Back to the subject of VERY BIG ships:
Carnival has announced that they have ordered seven 180,000 gross ton mega-ships from the German ship builder Meyer Werft: two for Costa, two for Carnival, two for AIDA and one for P&O between 2019 and 2022.
Each ship will accommodate 5,200 passengers double occupancy and up to a maximum of 6,600 passengers, which is a world record.
Carnival’s new ships won’t be the largest by size (gross tonnes/volume), as Royal Caribbean’s Oasis-class ships at around 225,000 gross tons still wear that crown. However they could be called the biggest by passenger capacity. The new Carnival mega-ships will carry up to 300 passengers more than the ‘Oasis of the Seas’, yet are smaller.
Carnival were obviously well aware that their initial press release might attract some media criticism (see here) regarding the high passenger capacity. Therefore they were careful to state that they will be: “making much more efficient use of the ship’s spaces”.
The big question is: Will these be the most crowded cruise ships in the world?
Carnival Corp. chairman Micky Arison, who has been involved with the design process, said that the space ratio on the new vessels is the same as most of the existing ships in the AIDA and Carnival Cruise Line fleets.

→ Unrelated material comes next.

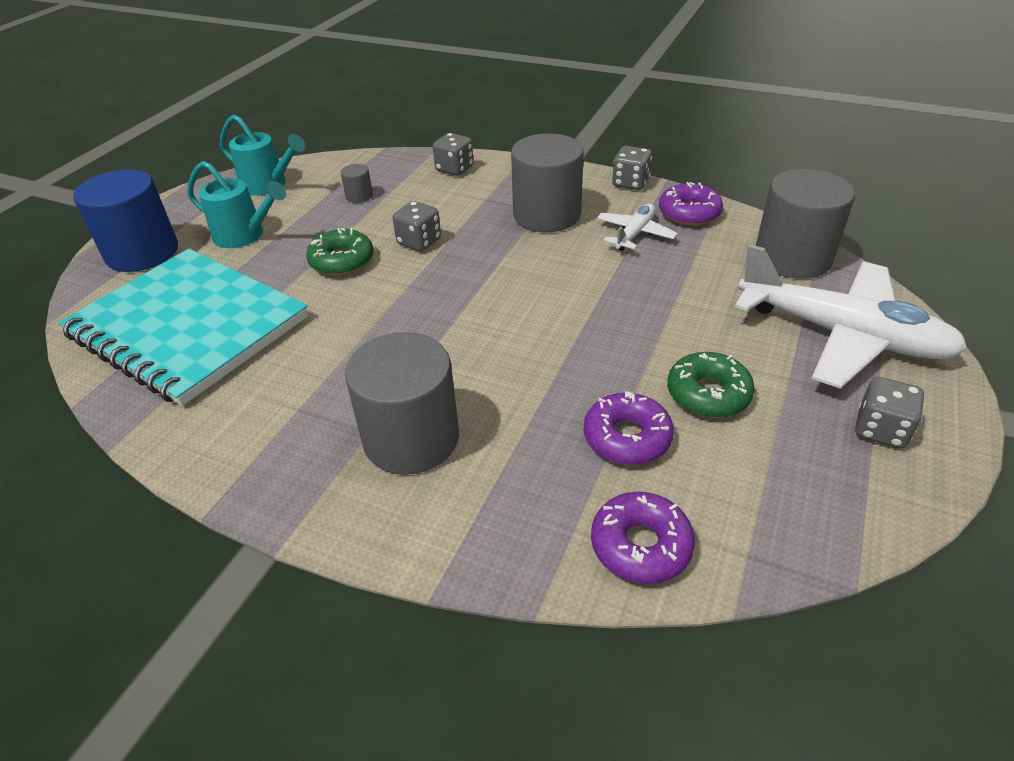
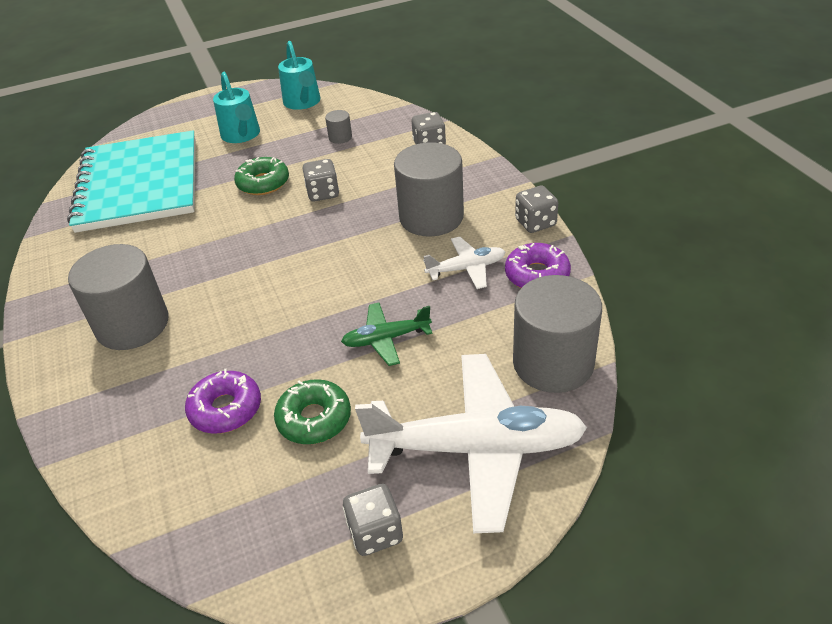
camera: 45 degrees right, 0 degrees up
(142, 252) = (182, 121): blue cylinder -> none
(640, 545) = (132, 475): purple donut -> none
(661, 309) = (386, 339): none -> green plane
(842, 335) = (476, 449): white plane -> white plane turned 75 degrees counterclockwise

We need to do a little math(s) to check if Micky is right.
There are a number of factors which determine how crowded a ship is and/or feels. This includes the ship design which hopefully allows for a good passenger flow, without too many bottle-necks. However passenger-flow cannot be easily measured, it has to be ‘experienced’.
A quantifiable gauge is to compare the space available per-passenger, on-board Carnival’s new mega-ships, then compare the figures with some other big mass-market* ships. Although this will not reveal the whole story about how a ship feels, it is a reasonably good measure.
Space per passenger can be calculated by dividing the ships gross tonnage (a measurement of volume) by the passenger capacity, to get a passenger-to-space ratio. So in the case of Oasis it’s 225,000 gt/ 6,296 (maximum occupancy) and you get a figure of 35. This represents 35 gt of space per passenger.
RCI’s ‘Quantum’ class ships have a similar ratio to ‘Oasis’ at 34.
Oasis on the far right dwarfing Carnival, Disney and MSC ships. (Click to enlarge)
We do know that the new Carnival ships will be around 180,000 gt, which is 20% smaller (approx. 45 gt) than RCI’s ‘Oasis’ class. However the Carnival ships will carry a maximum of 6,600 passengers. That’s 304 more passengers than ‘Oasis of the Seas’, to be precise. If we calculate the ratio we get 27, which clearly means less room per-passenger, than on-board the Oasis and Quantum classes.
Let’s have a look at the Norwegian Cruise Lines ship, ‘Escape’ (2015). At 164,600gt and carries a maximum of 5,400 passengers, she has passenger-to-space ratio of 30. So less generous than Oasis, but only slightly better than the Carnival new builds.
Carnival’s latest ship, ‘Vista’ (2015) is 133,500gt and carries a maximum of 4,683 passengers. That gives us a ratio of 28, only one point more than there 180,000gt new-builds.
The latest Costa ship ‘Costa Diadema’ (2014) is 132,500gt and carries a maximum of 4,947 passengers. This gives us a ratio of 27. (The same as the 180,00gt newbuilds).
The statistics available about AIDA fleets maximum passenger capacity are a little vague. Only the double occupancy figures are generally available. However if I am correctly informed, AIDAstella and AIDAmar appear to have a passenger to space ratio of 26. (Fractionally less than the 180,00get newbuilds)
Costa 180,000gt ship (Courtesy Carnival)
In Conclusion, the media and many commentators have simply picked up on the figure “6,600 passengers” and have assumed that the Carnival new-build megaships will be the most crowded ships ever built. This is simply not true.
Micky Arison is correct; there are many ships in service out there, with passenger-to-space ratios of 27 or lower. These do includes Carnival, AIDA and Costa ships.
However I am told that Carnival have sales policy which involves doing their best to sell every berth. For example, I believe they will not sell a 3-4 berth cabin to a couple, if they can avoid it. I’m told that some other cruise lines impose this rule far less rigorously. Therefore it is said that Carnival ships often sail fuller than the industry standard of 104%.
If the above is true, these new mega-ships are bound to feel busier. A quiet corner to read a book will not be so easy to find. However the on-board passenger density will not be unique in the mass-market (or budget) cruise industry and should not feel unbearable. Carnival are very unlikely to sell every berth, every cruise.
It will be interesting to see if Carnival really can ““make more efficient use of the ship’s spaces” to benefit the passenger experience, or is that just sales talk?
(*Premium and Luxury ships, even big ones, always offer more space per-passenger.)